Nesse processo, profissionais de saúde procuram outros sintomáticos, rastreiam possíveis fontes de infecção e vacinam preventivamente pessoas expostas. Também é feita uma busca ativa em casas próximas, laboratórios e unidades de saúde.
“Pegando como exemplo esse caso confirmado, quando o município fez a identificação da suspeita, prontamente notificou o Ministério e já começou o bloqueio vacinal. Ou seja, levantou todas as pessoas que tiveram contato com o possível doente para identificar outros sintomáticos e eventuais fontes da infecção. Aí, bloqueia-se todo mundo, aplicando a vacina”, explica Eder Gatti.
Nos casos de contato com suspeita ou confirmação, bebês entre 6 meses e 1 ano podem receber a chamada dose zero. Mesmo assim, depois precisam cumprir normalmente o esquema vacinal previsto no calendário.
Doença pode causar complicações graves
O sarampo é uma doença altamente transmissível, especialmente entre pessoas não vacinadas. Os sintomas mais comuns incluem febre alta, manchas vermelhas pelo corpo, tosse, coriza, irritação nos olhos e mal-estar.
Segundo Renato Kfouri, a doença está longe de ser inofensiva. Além de poder causar pneumonia e encefalite, a infecção ainda compromete o sistema imunológico por meses.
“Durante três a seis meses após a infecção pelo sarampo, o nosso sistema de defesa não funciona corretamente, e a gente fica mais vulnerável a ter outras doenças oportunistas infecciosas, que também podem ser graves”, alerta.
De acordo com o especialista, surtos recentes nas Américas mostram que a maioria dos casos ocorreu em pessoas não vacinadas, principalmente crianças com menos de 1 ano.
Viagens internacionais ampliam risco de casos importados
A preocupação das autoridades também se estende ao fluxo de viajantes. O Ministério da Saúde alerta para o risco de importação de casos, especialmente em um cenário de grande circulação entre países do continente.
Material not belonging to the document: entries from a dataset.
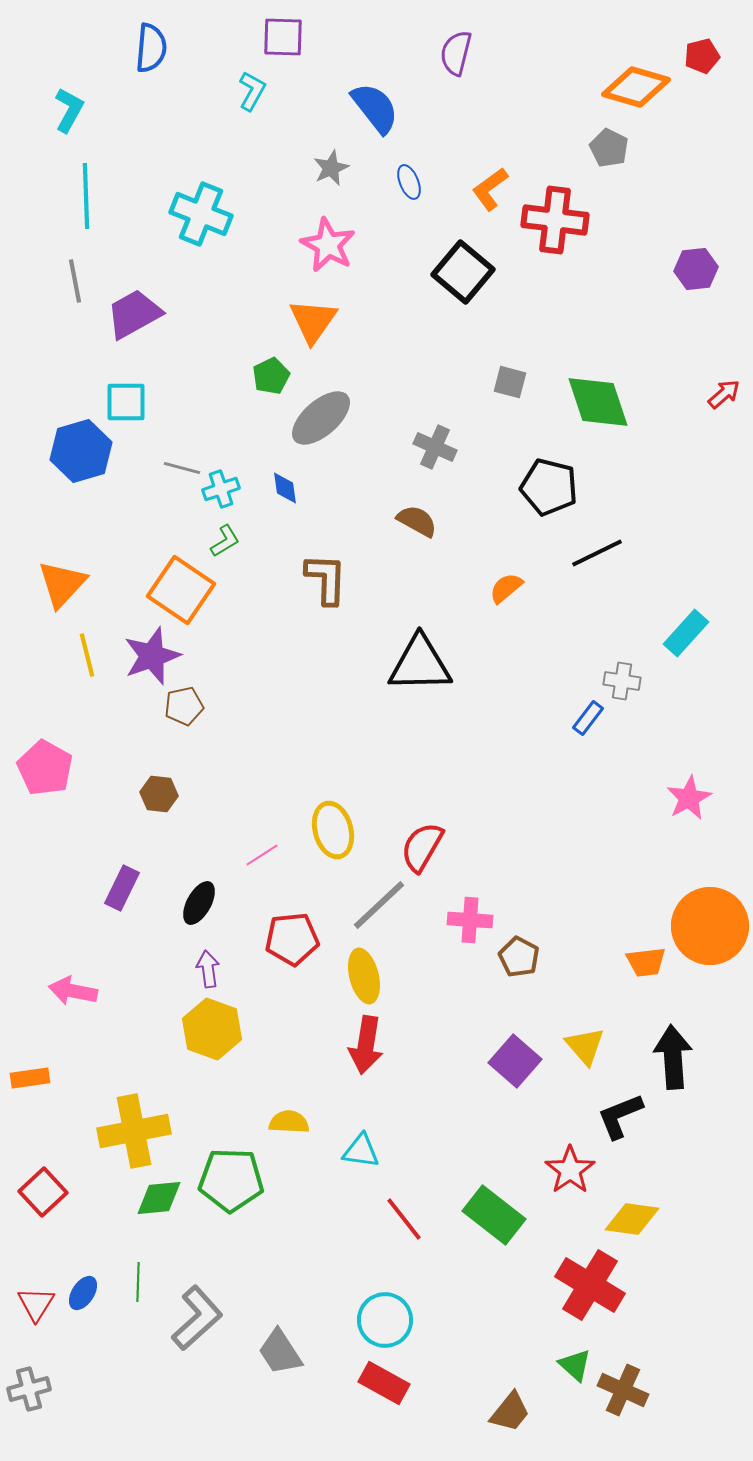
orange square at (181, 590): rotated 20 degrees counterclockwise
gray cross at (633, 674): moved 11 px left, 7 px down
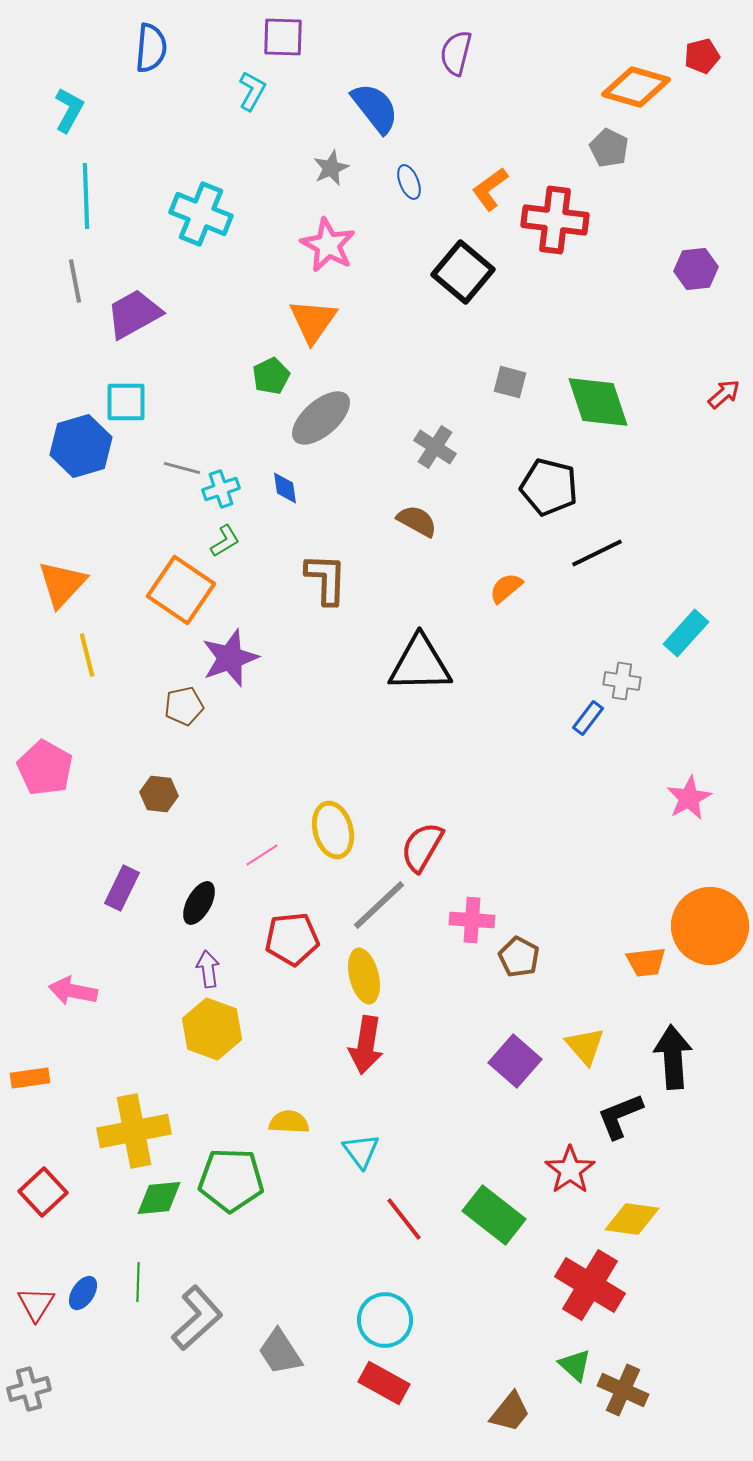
gray cross at (435, 447): rotated 9 degrees clockwise
blue hexagon at (81, 451): moved 5 px up
purple star at (152, 656): moved 78 px right, 2 px down
pink cross at (470, 920): moved 2 px right
cyan triangle at (361, 1151): rotated 45 degrees clockwise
Segundo Eder Gatti, Estados Unidos, México e Canadá, que enfrentam situações preocupantes em relação ao sarampo, devem receber grande movimento de turistas nos próximos meses. Além disso, o Brasil tem áreas turísticas e regiões de fronteira com intensa circulação de pessoas.
“Por isso, não podemos nunca deixar de falar de sarampo e da vacinação e fazer ações para manter as altas coberturas”, afirma.
Quem deve se vacinar
Crianças vacinadas no tempo certo tendem a ficar protegidas ao longo da vida. Já crianças, adolescentes e adultos sem comprovante de vacinação devem buscar a imunização.
A orientação é de duas doses para pessoas de 5 a 29 anos. Entre 30 e 59 anos, é recomendada uma dose. A vacina não é indicada para gestantes e pessoas imunocomprometidas.